According to a filing with the SEC, Neuralink, the Elon Musk-founded startup creating implantable devices that can read brain waves, has raised an extra $43 million in venture money.
According to the document released this week, the business raised its last tranche in early August from $280 million to $323 million, with Peter Thiel’s Founders Fund leading the charge. Thirty-two investors took part, the filing states.
Neuralink has not recently revealed its valuation. Reuters, however, revealed in June that the company’s valuation following privately performed stock trades came to approximately $5 billion.
Neuralink, a company founded in 2016, has developed a device resembling a sewing machine that can insert incredibly fine threads inside the brain. The threads fasten to a specially-made chip with electrodes that can read data from clusters of neurons.
Implants that read brain signals have been around for decades. However, Neuralink’s purported innovation resides in the fact that more electrodes are implanted and that the devices are wireless.
After having its application rejected earlier, Neuralink was granted FDA approval for human clinical trials in May and began recruiting for its initial trials using an experimental device exemption.
However, Neuralink is coming under more and more fire for what detractors claim to be unethical research procedures and a poisonous workplace culture.

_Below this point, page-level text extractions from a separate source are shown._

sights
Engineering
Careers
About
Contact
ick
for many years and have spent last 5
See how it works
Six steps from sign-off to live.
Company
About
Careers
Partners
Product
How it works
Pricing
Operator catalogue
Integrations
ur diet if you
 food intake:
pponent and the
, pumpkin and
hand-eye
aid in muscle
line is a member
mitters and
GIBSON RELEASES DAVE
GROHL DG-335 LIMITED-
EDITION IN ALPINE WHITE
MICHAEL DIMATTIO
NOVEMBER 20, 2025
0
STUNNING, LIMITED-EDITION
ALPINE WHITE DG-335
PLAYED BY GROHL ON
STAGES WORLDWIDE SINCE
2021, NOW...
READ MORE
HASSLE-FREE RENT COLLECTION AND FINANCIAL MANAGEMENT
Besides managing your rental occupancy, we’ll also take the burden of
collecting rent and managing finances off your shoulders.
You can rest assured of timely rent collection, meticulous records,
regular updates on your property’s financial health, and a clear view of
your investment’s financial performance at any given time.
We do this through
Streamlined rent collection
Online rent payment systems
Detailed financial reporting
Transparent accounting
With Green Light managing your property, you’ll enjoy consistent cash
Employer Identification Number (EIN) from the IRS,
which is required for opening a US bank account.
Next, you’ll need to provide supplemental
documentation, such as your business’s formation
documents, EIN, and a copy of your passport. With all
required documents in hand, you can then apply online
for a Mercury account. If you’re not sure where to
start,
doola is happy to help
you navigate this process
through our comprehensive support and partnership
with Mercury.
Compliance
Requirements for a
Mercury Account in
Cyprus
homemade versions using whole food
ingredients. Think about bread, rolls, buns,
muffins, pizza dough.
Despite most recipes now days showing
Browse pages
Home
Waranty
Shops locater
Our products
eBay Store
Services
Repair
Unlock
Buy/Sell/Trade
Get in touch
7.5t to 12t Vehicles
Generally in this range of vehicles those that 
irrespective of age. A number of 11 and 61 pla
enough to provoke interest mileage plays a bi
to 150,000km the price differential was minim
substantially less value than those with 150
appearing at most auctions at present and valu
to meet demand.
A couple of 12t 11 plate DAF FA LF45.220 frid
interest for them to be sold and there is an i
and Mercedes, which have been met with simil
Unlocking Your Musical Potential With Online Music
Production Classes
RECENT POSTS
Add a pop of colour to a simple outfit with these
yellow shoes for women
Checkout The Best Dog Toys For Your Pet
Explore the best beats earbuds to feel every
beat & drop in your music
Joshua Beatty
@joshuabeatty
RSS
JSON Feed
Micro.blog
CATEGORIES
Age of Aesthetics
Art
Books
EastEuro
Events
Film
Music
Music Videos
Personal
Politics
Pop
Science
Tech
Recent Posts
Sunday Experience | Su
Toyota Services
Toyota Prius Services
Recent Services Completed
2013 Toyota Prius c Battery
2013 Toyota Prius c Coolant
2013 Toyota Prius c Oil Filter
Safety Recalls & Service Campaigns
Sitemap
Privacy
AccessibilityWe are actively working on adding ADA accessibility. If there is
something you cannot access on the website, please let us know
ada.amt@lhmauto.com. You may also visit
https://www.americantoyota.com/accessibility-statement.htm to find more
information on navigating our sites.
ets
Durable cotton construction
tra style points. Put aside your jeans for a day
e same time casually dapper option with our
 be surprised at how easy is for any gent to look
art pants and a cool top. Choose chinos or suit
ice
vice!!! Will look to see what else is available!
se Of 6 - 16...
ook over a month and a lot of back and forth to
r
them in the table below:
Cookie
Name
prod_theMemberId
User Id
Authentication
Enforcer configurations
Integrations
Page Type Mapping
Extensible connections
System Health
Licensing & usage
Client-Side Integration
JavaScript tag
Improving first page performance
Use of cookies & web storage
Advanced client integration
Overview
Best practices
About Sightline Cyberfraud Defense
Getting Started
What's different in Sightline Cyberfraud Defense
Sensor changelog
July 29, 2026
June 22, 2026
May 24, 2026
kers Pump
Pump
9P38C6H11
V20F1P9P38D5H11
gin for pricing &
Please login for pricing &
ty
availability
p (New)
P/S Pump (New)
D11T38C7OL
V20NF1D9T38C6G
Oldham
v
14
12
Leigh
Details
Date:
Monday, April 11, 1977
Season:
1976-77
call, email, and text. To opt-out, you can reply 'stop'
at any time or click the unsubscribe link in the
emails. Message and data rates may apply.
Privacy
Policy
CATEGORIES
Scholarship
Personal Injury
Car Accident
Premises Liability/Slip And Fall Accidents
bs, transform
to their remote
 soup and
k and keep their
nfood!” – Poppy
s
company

A “culture of blame and fear” was described by unnamed former employees in a January 2022 Fortune story. They said that Musk regularly encouraged junior staff members “to email issues and complaints to him directly,” undermining management. Only three of the eight original scientists were still employed by the company in August 2020 as a result of an “internal conflict in which rushed timelines… clashed with the slow and incremental pace of science,” according to a Stat News article.
The Physicians Committee for Responsible Medicine (PCRM) claimed in 2022 that Neuralink and UC Davis, a former research partner, had mistreated a number of monkeys used in Neuralink hardware testing, causing them to suffer from persistent infections as a result of surgical wounds and psychological discomfort. According to reports from Reuters and Wired, Musk’s expectations for quick results may have caused testing to be hurried, which could have resulted in issues with electrode implantation, such as partial paralysis and brain swelling.
The U.S. Department of Agriculture (USDA) conducted a federal inquiry into Neuralink for almost a year pertaining to infractions of animal welfare laws. Except for a prior, self-reported incident from 2019, the USDA ultimately found “no evidence” of animal welfare violations in the startup’s trials. However, the PCRM challenged the investigation’s findings.
U.S. lawmakers requested that the SEC look into Neuralink in November 2023 because the company had concealed information regarding the deaths of at least twelve animals after receiving its implants through surgery.